Robert T. Rhode

Robert T. Rhode
Robert T. Rhode

Sunday, August 14, 2016

My Cat Fence



I had a mischievous cat named Ramesses. He featured in an earlier blog of mine. I said that I should have known he was going to be a bad cat. When my vet asked me if I wanted a kitten, I said no, but the vet had other ideas. He brought me a cardboard box with a reddish orange kitten in the bottom. As the kitten stumbled around the box, I knew I could not refuse. So Ramesses came home with me. He played and played, never growing tired. Eventually, I had to get some sleep before going to work. The day dawned, and I called for Ramesses. He didn’t come. Wondering where he was, I took the garbage bag from the kitchen, dumped it in the can outside, and hauled the can to the street for the garbage man. When the garbage truck came down the street, I thought, “He crawled inside the garbage bag!” The garbage man assumed his gentlest manner and said that a kitten could not have survived the crushing motion of the truck’s mechanism. I felt horrible. As I stepped into the bedroom to make sure I had turned off the light, I thought I saw something.
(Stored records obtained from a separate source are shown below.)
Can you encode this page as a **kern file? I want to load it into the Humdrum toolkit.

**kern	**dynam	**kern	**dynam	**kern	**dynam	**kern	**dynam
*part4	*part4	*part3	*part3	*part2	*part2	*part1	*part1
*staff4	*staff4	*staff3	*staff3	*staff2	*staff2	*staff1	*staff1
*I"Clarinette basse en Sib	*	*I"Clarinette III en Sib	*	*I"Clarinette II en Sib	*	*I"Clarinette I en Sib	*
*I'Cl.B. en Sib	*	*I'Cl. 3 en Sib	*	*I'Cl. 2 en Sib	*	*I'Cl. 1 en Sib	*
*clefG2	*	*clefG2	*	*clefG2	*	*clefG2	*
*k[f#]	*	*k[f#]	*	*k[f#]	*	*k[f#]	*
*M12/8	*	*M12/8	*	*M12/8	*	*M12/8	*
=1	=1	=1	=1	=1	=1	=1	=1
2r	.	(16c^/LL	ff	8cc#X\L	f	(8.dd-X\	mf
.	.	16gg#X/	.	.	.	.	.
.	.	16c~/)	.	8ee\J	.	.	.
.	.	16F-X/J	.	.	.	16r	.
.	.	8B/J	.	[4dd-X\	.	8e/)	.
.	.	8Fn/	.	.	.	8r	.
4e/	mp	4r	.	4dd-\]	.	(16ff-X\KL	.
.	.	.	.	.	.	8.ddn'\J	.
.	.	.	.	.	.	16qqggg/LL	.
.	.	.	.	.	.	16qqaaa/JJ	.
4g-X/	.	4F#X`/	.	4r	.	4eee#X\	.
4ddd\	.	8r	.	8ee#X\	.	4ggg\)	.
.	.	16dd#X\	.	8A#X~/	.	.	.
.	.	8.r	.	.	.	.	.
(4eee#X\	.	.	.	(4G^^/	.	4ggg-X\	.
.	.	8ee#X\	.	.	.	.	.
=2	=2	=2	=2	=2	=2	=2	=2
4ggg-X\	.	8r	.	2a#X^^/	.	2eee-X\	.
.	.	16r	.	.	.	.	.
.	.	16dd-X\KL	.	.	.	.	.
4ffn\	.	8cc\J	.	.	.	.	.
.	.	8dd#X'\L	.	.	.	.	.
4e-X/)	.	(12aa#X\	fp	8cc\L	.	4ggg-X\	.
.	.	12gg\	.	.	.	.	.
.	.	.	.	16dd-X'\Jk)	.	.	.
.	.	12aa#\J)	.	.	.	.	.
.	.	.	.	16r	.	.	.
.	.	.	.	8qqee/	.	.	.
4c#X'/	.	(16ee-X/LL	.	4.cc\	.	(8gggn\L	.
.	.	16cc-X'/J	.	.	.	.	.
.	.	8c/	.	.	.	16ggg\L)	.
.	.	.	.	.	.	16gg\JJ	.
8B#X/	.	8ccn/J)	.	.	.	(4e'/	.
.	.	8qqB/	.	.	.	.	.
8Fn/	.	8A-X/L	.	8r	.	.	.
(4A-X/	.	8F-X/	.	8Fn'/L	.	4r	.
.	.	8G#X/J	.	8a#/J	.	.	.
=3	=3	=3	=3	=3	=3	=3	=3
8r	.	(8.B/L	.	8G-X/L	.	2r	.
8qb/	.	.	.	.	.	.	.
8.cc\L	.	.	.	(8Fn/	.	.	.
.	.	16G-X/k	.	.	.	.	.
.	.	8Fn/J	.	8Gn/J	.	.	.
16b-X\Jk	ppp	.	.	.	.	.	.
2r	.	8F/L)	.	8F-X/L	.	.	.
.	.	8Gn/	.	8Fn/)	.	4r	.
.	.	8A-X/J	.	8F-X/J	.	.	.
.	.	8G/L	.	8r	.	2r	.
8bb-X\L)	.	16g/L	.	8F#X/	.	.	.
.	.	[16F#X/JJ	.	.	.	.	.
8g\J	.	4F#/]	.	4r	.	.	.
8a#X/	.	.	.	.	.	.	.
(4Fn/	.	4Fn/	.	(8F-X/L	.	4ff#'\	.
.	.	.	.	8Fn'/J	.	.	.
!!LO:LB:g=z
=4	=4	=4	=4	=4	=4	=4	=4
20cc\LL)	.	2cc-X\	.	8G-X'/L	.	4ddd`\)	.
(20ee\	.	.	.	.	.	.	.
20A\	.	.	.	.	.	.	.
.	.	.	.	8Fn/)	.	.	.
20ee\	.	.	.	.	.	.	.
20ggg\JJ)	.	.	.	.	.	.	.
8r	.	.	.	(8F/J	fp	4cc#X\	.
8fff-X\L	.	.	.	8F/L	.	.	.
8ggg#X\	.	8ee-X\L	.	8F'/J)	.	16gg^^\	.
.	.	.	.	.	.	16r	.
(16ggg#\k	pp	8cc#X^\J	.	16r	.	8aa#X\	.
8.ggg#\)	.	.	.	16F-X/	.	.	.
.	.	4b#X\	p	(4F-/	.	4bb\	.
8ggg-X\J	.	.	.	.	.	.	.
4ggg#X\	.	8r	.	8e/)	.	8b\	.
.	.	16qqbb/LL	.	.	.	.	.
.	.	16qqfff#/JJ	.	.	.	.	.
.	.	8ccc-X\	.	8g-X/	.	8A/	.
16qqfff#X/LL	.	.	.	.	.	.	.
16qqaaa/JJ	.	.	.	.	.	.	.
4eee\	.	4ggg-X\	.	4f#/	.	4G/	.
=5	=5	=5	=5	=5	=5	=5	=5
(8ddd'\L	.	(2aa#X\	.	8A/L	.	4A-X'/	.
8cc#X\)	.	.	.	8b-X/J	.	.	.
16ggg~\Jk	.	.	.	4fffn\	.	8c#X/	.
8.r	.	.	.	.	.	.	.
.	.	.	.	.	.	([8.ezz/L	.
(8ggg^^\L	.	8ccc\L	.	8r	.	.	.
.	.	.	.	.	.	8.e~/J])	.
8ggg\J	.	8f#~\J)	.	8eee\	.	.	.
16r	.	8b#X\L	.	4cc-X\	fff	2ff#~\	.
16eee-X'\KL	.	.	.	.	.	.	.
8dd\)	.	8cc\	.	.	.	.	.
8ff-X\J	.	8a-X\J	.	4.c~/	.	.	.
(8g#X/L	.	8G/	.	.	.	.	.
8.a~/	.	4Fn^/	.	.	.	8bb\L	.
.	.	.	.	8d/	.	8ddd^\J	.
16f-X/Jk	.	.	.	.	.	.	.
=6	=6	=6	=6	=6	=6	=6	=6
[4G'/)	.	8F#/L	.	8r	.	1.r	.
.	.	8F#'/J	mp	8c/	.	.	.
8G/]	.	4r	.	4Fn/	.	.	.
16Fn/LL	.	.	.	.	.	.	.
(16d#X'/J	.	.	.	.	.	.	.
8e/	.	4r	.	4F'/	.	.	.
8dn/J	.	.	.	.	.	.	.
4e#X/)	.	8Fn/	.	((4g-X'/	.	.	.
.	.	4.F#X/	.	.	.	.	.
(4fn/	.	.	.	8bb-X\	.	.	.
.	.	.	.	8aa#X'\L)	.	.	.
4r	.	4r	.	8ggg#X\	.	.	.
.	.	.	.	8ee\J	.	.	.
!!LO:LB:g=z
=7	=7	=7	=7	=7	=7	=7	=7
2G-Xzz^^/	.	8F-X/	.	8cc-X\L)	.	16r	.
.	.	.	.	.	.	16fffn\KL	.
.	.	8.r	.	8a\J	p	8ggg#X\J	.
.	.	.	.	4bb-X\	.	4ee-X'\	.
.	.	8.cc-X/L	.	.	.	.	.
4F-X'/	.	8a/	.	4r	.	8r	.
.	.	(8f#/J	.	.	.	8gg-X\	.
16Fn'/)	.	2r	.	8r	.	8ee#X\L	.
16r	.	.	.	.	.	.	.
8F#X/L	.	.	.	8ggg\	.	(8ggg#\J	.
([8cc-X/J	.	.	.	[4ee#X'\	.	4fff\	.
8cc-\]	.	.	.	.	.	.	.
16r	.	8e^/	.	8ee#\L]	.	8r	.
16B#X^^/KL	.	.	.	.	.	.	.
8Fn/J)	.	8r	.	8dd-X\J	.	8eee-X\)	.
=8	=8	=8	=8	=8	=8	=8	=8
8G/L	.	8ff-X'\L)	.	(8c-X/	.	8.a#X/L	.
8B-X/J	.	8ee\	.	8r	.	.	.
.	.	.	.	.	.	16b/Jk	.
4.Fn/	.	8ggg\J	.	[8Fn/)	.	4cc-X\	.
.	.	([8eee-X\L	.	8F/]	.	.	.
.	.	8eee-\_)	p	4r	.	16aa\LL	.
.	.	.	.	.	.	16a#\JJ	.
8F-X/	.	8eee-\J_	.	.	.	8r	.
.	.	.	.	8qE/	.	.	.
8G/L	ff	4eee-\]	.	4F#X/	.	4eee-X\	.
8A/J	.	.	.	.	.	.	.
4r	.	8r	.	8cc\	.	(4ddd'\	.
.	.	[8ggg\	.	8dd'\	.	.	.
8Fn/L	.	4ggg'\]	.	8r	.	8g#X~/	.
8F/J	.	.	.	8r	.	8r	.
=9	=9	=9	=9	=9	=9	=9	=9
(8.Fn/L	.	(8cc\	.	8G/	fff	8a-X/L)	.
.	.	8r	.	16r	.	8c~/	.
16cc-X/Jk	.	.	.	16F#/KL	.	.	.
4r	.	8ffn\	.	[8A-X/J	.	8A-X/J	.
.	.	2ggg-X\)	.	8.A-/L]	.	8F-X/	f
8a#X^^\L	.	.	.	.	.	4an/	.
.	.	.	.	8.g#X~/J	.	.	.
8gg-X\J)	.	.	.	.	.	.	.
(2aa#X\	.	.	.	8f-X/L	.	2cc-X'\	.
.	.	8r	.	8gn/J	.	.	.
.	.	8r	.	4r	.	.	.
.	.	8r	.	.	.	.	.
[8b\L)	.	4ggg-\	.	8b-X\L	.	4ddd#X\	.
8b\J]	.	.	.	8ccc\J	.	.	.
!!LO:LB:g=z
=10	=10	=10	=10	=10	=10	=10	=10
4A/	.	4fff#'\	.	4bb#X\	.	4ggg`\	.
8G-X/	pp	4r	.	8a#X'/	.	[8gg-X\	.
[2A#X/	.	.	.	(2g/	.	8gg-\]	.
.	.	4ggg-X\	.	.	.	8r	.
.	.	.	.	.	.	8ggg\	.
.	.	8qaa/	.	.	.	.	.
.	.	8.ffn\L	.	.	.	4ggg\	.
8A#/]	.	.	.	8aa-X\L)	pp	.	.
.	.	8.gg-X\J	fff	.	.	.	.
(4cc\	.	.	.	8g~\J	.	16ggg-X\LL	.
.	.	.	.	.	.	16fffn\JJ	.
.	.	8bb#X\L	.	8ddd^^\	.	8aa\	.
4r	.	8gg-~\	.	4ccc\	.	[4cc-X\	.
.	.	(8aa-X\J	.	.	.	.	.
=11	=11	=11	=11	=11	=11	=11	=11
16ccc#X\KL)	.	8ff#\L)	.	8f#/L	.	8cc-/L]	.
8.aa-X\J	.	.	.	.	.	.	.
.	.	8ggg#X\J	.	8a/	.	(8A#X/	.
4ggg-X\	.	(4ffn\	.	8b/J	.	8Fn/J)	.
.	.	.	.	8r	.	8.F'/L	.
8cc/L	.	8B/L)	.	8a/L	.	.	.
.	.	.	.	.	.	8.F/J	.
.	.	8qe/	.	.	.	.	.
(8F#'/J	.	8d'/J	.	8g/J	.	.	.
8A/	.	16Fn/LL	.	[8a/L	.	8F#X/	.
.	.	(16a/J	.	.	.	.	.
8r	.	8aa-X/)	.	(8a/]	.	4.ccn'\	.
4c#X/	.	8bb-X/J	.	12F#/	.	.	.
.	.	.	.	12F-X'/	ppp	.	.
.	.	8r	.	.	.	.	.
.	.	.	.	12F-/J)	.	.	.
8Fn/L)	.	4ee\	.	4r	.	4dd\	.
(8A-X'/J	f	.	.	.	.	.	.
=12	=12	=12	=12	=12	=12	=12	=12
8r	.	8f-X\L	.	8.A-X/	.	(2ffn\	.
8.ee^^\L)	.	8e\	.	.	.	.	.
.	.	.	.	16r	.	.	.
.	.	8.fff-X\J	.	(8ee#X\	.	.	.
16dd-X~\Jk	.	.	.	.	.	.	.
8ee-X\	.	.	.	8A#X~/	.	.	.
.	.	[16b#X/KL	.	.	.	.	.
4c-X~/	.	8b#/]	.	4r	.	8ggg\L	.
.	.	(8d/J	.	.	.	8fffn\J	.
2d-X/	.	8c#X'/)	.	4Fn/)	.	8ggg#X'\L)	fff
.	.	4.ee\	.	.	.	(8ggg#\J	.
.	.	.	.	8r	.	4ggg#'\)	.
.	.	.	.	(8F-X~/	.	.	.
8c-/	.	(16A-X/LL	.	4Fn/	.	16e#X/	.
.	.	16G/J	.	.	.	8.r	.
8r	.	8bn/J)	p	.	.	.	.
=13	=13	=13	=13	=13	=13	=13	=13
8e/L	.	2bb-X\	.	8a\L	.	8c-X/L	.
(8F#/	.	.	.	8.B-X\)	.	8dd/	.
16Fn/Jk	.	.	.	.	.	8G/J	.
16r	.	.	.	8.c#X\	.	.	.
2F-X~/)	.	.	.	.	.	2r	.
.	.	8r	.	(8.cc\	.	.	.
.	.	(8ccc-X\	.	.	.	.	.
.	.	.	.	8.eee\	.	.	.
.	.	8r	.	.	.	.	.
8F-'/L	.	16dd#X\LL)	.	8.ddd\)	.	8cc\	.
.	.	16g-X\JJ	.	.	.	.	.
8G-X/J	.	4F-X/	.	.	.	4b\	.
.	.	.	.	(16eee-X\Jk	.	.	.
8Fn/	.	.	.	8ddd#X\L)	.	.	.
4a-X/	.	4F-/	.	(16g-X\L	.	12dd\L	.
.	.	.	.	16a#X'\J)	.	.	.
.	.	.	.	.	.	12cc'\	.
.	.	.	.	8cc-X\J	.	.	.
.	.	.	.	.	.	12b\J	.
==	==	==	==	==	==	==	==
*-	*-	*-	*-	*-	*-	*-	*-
It was between the nightstand and the wall and was sticking out from under the nightstand. It was the tip of a tiny orange tail. When I jerked away the nightstand, there he was, sound asleep! I was overjoyed … and mad! I picked him up, and he purred.

Right then and there, I should have known he was going to be a bad cat. One of Ramesses’ favorite games was smash. Around two or three in the morning, a crash somewhere on the first floor of my house would knock me awake, and I would sit bolt upright in bed with every nerve straining to hear the burglar’s footsteps. Then I would find that I had left a drinking glass on the kitchen counter and that Ramesses had knocked it off, smashing it across the tile floor. I soon learned to store all glass items behind cabinet doors, but, every now and then, I would forget a glass or a bowl. That night, Ramesses would play smash again. But you had to love him! Whenever I took a bath, he begged to be lifted up and dropped into the water, where he swam gleefully. I trained him to walk on a leash, and he and I took many trips to a nature center where we hit the trails. He especially liked the pier beside the goldfish pond.

Later in Ramesses’ life, I had moved to the country, and I had a fenced yard just the right size for a cat. Ramesses spent hours of unsupervised play time in the grass surrounded by the wire fence. One day, I peered through a window at the right moment to see him scaling the fence. One paw after the other, he slowly made his way to the top. Then he gleefully sprang to total freedom beyond the enclosure. Naturally, I dashed outside, scooped him up, and returned him to the house.

Now what? I wanted him to continue to enjoy the outdoors, but he could not be trusted to remain within the fence. Suddenly, a solution came to mind.

I visited the hardware store and purchased several large angle brackets, a handful of bolts, and a roll of fence wire. Back home, I cut the new fence wire to half its height. Next, I bolted the angle brackets to the tops of the metal fence posts. Finally, I wired the half-length fence to the angle brackets.

My Inexpensive Idea for a Cat Fence

I coaxed Ramesses into the yard, and I returned to the house to watch through the window. He went to the corner where he liked to scale the fence, and, like a slow-motion acrobat, he gradually made his way to the top. There, he found more wire fence bending over his head! As he could not hang upside-down from it so as to go up and over it, he was stuck.

The Cat Fence in Winter

For a minute, I felt sorry for Ramesses. He had gone to such trouble to learn to scale a fence and now he was trapped. When I remembered the smashed tumblers, the shredded wallpaper, and the many other insurrections that he had caused, I soon recovered from feeling too sympathetic.